> Task directions: Give back all the records below, unaltered.

> Data section:
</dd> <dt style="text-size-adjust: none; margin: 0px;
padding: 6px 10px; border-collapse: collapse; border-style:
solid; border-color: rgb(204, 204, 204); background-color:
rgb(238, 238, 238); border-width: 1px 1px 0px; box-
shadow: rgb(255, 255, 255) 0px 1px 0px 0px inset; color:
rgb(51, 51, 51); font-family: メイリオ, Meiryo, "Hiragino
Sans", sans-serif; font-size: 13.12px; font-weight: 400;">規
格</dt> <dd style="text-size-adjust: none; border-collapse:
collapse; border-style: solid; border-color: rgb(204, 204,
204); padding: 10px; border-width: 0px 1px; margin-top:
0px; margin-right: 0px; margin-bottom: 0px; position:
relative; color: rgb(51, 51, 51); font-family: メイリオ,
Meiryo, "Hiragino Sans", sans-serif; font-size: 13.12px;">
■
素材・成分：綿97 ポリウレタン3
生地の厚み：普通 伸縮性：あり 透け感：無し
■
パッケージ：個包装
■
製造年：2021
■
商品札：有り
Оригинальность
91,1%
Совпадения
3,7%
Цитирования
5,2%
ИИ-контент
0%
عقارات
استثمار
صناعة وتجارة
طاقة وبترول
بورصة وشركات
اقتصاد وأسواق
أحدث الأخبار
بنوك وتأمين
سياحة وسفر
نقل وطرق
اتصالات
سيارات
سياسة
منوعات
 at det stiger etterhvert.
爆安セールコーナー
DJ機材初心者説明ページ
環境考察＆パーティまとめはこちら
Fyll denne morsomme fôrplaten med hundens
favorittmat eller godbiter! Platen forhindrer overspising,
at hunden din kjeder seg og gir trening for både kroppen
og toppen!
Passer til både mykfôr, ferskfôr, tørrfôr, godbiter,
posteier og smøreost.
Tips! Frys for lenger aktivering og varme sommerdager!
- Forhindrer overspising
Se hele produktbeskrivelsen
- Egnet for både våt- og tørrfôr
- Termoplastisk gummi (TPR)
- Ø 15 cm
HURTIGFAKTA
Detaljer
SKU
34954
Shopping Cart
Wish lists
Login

> Task response:
</dd> <dt style="text-size-adjust: none; margin: 0px;
padding: 6px 10px; border-collapse: collapse; border-style:
solid; border-color: rgb(204, 204, 204); background-color:
rgb(238, 238, 238); border-width: 1px 1px 0px; box-
shadow: rgb(255, 255, 255) 0px 1px 0px 0px inset; color:
rgb(51, 51, 51); font-family: メイリオ, Meiryo, "Hiragino
Sans", sans-serif; font-size: 13.12px; font-weight: 400;">規
格</dt> <dd style="text-size-adjust: none; border-collapse:
collapse; border-style: solid; border-color: rgb(204, 204,
204); padding: 10px; border-width: 0px 1px; margin-top:
0px; margin-right: 0px; margin-bottom: 0px; position:
relative; color: rgb(51, 51, 51); font-family: メイリオ,
Meiryo, "Hiragino Sans", sans-serif; font-size: 13.12px;">
■
素材・成分：綿97 ポリウレタン3
生地の厚み：普通 伸縮性：あり 透け感：無し
■
パッケージ：個包装
■
製造年：2021
■
商品札：有り
Оригинальность
91,1%
Совпадения
3,7%
Цитирования
5,2%
ИИ-контент
0%
عقارات
استثمار
صناعة وتجارة
طاقة وبترول
بورصة وشركات
اقتصاد وأسواق
أحدث الأخبار
بنوك وتأمين
سياحة وسفر
نقل وطرق
اتصالات
سيارات
سياسة
منوعات
 at det stiger etterhvert.
爆安セールコーナー
DJ機材初心者説明ページ
環境考察＆パーティまとめはこちら
Fyll denne morsomme fôrplaten med hundens
favorittmat eller godbiter! Platen forhindrer overspising,
at hunden din kjeder seg og gir trening for både kroppen
og toppen!
Passer til både mykfôr, ferskfôr, tørrfôr, godbiter,
posteier og smøreost.
Tips! Frys for lenger aktivering og varme sommerdager!
- Forhindrer overspising
Se hele produktbeskrivelsen
- Egnet for både våt- og tørrfôr
- Termoplastisk gummi (TPR)
- Ø 15 cm
HURTIGFAKTA
Detaljer
SKU
34954
Shopping Cart
Wish lists
Login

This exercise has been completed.